It’s a strange outcome of MMP that ‘parties’ of one or two individuals can hold the balance of power. Peter Dunne is a known quantity but Te Urewera Flavell of the Maori Party is a wildcard and David Seymour’s influence is an unknown quantity despite the ‘confidence and supply’ agreement he has signed with the Prime Minister.
I like David Seymour. I’ve met him a couple of times and been impressed with his wit, sharp brain, and ability to handle a crowd. I’m also philosophically attuned to ACT’s libertarianism. However, the free market economics of the party are poorly understood by the majority of New Zealanders and therein lies the challenge for Seymour and for ACT – how to make the party relevant to more than a few free thinkers. If he fails to do so as Party leader, following the resignation of political philosopher Jamie Whyte, he will not be gifted Epsom again unless his Party can get their rating closer to the Conservatives showing of 4% and bring in some more MPs. After all National can win Epsom on their own and unless ACT can bring in at least one more MP, but preferably more, what’s the point gifting it to ACT.
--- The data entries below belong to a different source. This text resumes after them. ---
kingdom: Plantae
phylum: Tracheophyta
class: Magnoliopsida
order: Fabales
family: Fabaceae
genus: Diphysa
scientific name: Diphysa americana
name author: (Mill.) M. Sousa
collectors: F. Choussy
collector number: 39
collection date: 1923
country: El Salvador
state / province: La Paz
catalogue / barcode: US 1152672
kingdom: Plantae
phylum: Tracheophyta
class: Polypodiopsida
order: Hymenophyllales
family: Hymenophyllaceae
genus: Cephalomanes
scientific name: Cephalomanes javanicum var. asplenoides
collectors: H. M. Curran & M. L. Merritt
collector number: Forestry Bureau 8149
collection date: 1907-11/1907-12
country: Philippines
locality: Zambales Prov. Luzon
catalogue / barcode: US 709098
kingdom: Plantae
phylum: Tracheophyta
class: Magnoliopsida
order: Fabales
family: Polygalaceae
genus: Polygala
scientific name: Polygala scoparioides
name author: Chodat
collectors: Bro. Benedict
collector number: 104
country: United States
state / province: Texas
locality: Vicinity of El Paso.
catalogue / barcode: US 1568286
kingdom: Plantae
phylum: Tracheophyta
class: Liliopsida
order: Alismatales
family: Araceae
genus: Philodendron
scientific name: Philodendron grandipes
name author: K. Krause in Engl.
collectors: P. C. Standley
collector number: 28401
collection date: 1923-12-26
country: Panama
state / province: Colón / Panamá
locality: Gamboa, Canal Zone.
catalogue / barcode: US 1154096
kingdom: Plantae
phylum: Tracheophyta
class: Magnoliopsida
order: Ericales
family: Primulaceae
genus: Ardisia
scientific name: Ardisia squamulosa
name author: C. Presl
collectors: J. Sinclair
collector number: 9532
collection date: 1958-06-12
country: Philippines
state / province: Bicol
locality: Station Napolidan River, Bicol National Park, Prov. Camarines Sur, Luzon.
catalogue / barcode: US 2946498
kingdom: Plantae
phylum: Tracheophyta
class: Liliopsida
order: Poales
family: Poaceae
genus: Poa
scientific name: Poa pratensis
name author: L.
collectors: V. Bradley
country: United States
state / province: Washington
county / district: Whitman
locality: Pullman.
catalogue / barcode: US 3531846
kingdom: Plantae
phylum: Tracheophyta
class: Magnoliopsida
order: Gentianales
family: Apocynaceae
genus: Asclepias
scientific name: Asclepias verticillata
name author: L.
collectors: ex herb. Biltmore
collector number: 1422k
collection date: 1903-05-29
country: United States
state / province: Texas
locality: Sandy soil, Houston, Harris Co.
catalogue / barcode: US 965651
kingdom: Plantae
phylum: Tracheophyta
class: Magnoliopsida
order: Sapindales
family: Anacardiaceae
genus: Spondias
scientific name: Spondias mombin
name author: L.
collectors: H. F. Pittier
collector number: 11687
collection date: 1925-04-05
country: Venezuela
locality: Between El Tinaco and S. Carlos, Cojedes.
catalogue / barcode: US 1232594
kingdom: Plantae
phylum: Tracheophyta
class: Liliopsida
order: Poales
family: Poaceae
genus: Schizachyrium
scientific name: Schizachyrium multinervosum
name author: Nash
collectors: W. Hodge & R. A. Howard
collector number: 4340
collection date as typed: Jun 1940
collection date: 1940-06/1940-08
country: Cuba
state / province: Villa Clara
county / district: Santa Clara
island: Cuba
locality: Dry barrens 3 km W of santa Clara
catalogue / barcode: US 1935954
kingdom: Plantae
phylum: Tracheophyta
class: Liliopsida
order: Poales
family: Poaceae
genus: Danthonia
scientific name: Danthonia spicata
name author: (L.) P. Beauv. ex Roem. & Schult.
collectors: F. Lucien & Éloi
For the time being ACT has some breathing space and the 31 year old Seymour finds himself in a very powerful position. Some might say he’s sold his sold himself cheap by not holding out for a ministerial position but he’s of much greater use to National and ACT if he’s more free to build his power base. He holds the balance of power on legislation not supported by Dunne or the Maori Party and that could give him a very strong platform in this parliament which has to get to grips with the vexed question of finally settling the Treaty of Waitangi claims and abolishing the Maori seats.
That is where the overall shift to the right presents ACT with opportunities. If National starts to backtrack on settling these questions or starts down a constitutional road that gives even more power to tribal elites then Seymour can step in as the champion of all New Zealanders who want One Nation.
Meanwhile he has to negotiate the sharks of the media and Left who will see him as easy meat to pick on, just as they did with Brash, Banks and Hide before him. If he can overcome that onslaught and carve out a niche that resonates with a wider public then he will keep ACT on the map. Otherwise they’re history. He has youth, vigour and an independent mind on his side. I wish him well.